After opening a package, don’t just tie up the bag or fold down a cardboard tab. Unused portions in your pantry need to be stored in hard plastic or glass containers with tight fitting lids. Otherwise, rodents will be able to locate food in your pantry through smell and begin to feast on your groceries. A plastic storage bag is never a good idea since rodents can easily chew right through it.
Rodents are relentless in their pursuit of an easy meal, and they will often find one in your garage or other outdoor space. Bird seed, pet food, and anything else edible that you store in and around the home will suit a rodent’s appetite. Follow the same methods for storing pantry food; after opening a bag of dog food or bird seed, place the remaining food in a hard plastic container with a secure lid. Buckets with a screw-on lid are ideal for this type of application.
Finding rodent droppings is a sure sign that you have uninvited visitors. Check out-of-the-way places near access points to your home, such as the garage door, under eaves and around the attic, and around the foundation. Check behind large items and bring a flashlight.
If you suspect you only have a few rodents and know where the nest is, it is possible to successfully eliminate them through DIY methods like traps and poison. If you go this route, be sure to find all possible entry points and seal them up to prevent future problems.

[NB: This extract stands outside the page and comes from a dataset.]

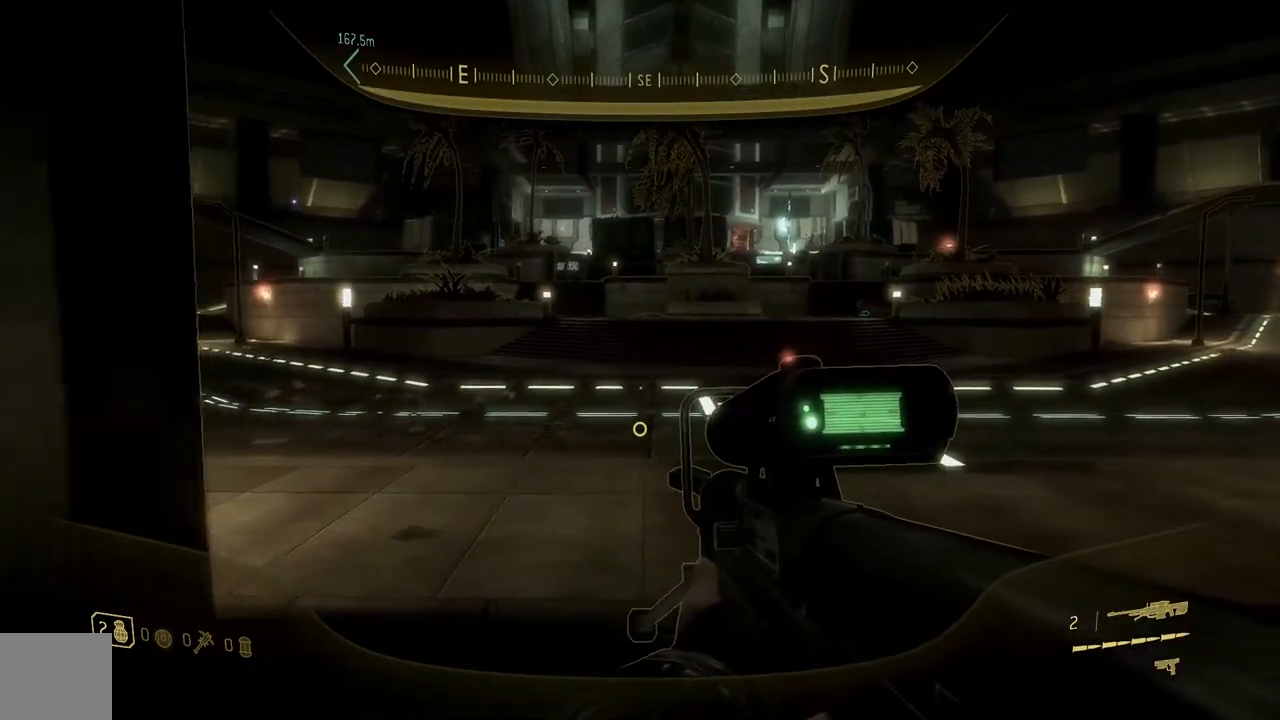
Gameplay with a controller (Xbox layout); each line is a JSON object with the inputs held at the frame after it. "button_events" lists button changes between this image and that frame as [ms after this image, input, new state], when the widget could be followed in between (sticks are given only as held states). Not read: Y.
{"buttons": [], "left_stick": "center", "right_stick": "center", "button_events": []}
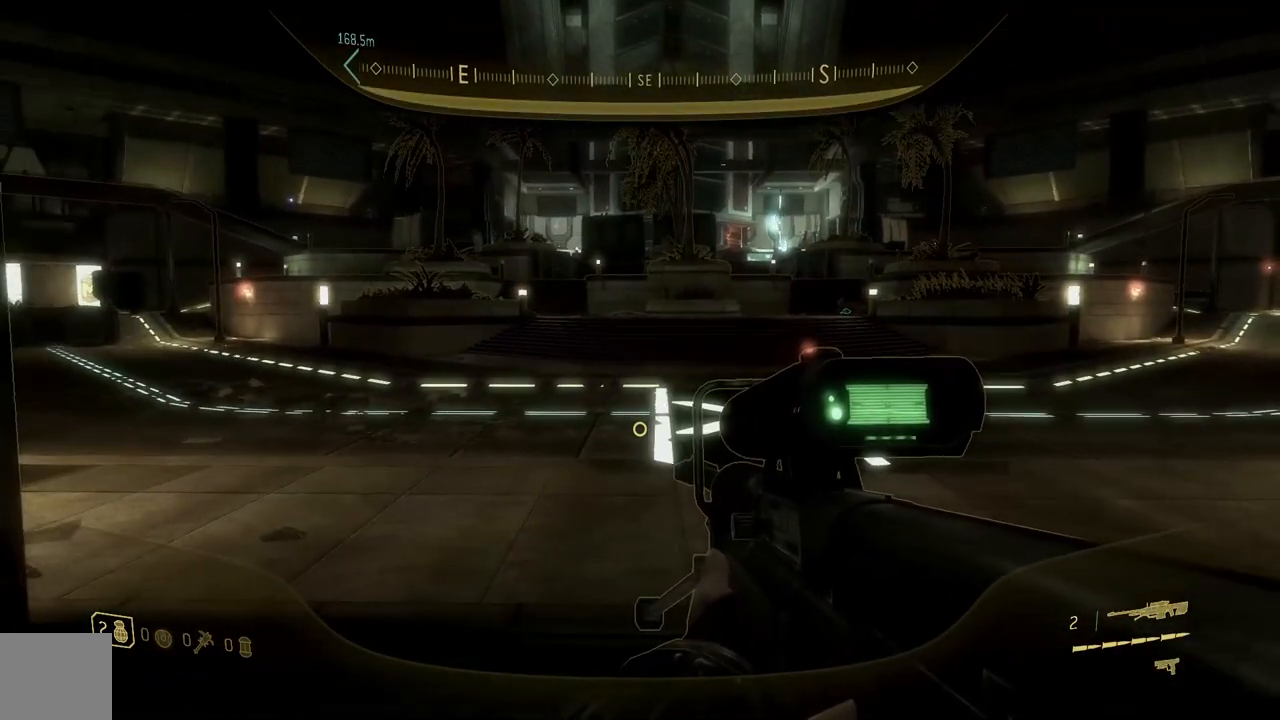
{"buttons": [], "left_stick": "right", "right_stick": "center", "button_events": []}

For a serious rodent infestation, the best course of action is to call a professional pest control company. They are trained in both extermination and exclusion, and can quickly and safely handle your rodent problem. Remember that rodents are not only a nuisance and a drain on your grocery bill; they can also carry diseases, and an infestation in your home can put your family’s health at risk.
Good food storage habits are one of your best defenses against rodent infestation.